How to use chestnuts in your garden

Chestnut trees are slow growing, but last for generations. Though most were wiped out by the chestnut blight fungus, the remaining American chestnut trees are hardy and multi-purposed, both in fruit and wood and for cultivating a permaculture garden. Similar to an apple tree, you can grow a chestnut tree starting the size of a bush, and plant other shade-loving plants underneath that couldn’t otherwise survive an open field. Over time, the tree grows into a larger canopy, and a field can be reclaimed as functional food-producing forest planted around with other crops and trees.

That’s because you can plant a chestnut and wait a few years for it to grow nuts. In the meantime, use it as shade for low-lying plants of many other kinds. It can be quite challenging to grow some gardens from scratch in full sun. Even trees struggle to gain a foothold in scorching hot, dry field conditions common in today’s climate change-riddled American north.
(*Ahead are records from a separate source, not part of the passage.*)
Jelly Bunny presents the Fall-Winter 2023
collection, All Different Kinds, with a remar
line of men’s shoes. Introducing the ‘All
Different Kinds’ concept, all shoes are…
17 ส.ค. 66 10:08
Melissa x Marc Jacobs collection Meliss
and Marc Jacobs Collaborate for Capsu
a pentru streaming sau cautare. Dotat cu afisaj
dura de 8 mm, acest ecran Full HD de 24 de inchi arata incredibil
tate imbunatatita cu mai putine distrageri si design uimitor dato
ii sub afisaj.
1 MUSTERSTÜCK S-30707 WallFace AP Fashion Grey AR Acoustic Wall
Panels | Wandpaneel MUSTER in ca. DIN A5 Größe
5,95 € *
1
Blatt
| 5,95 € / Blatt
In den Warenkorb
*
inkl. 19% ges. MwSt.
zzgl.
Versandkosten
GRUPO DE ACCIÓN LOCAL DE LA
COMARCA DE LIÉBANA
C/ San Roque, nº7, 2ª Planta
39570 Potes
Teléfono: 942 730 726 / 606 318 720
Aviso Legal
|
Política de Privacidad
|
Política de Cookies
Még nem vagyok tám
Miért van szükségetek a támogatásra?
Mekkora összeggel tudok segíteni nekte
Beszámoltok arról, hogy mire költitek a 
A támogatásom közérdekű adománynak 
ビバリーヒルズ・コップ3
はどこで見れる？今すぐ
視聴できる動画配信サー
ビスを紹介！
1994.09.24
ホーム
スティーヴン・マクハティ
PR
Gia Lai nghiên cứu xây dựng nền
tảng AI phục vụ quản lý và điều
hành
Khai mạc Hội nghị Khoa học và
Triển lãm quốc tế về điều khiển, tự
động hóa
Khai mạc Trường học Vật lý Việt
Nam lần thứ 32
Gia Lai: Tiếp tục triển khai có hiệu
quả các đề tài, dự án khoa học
The chestnut is one of those trees that supports other plants growing under and around it. It can help permaculture enthusiasts transition abandoned farm land back to productive food forests with slow transition from full-sun field crops to a gradual adjustment over to shaded forest garden. Plant herbs, low-lying fruits plants like raspberries, greens and other plants under a chestnut bush. As it grows, shift that to larger fruit trees and plants until you have a full air-cooling forest back in production that can be selectively harvested for wood, fruit, vegetables and herbs, or even mushrooms from fallen logs.
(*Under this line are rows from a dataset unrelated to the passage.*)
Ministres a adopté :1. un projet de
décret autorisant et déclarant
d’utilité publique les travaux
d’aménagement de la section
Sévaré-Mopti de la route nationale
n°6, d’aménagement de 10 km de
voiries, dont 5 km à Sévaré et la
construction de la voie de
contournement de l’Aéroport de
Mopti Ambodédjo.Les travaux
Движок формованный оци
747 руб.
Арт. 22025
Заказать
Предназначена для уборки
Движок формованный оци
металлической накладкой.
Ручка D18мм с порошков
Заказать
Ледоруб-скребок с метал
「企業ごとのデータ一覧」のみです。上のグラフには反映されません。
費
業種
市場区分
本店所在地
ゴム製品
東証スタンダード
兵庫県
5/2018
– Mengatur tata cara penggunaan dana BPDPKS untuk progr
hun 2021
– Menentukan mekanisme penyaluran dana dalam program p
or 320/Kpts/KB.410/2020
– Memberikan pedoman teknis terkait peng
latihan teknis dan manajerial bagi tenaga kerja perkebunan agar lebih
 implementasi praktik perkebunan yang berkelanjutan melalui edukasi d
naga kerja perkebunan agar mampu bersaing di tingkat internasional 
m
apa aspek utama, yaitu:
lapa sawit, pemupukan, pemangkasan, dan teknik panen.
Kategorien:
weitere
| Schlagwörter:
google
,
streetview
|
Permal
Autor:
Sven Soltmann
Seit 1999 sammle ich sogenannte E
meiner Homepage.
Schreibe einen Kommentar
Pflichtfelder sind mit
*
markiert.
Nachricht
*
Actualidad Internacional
Chestnuts can grow in climate zones four to eight and need a winter chill of 300 to 750 hours below 45 degrees Fahrenheit. Trees grown from seed can take nearly 20 years to grow to production, so most trees bought from nurseries are grafted. These massive trees can grow 50 to 100 feet tall, producing nuts used for roasting and flour and wood that makes beautiful sturdy furniture. Chestnuts also attract pollinators and are easy to grow in moderate temperature zones because they are native to that habitat.

Many chestnuts were logged for wood before they could be killed by the chestnut blight, but this may have killed off blight-resistant trees. The loss of the American chestnut remains one of America’s greatest ecological disasters. If you would like to be part of helping restore the American chestnut, you can learn about chestnut tree care and get your own grove started by buying chestnut trees from tree farmers so in a few years you can roast chestnuts over an open fire, just like the traditional song reminisces.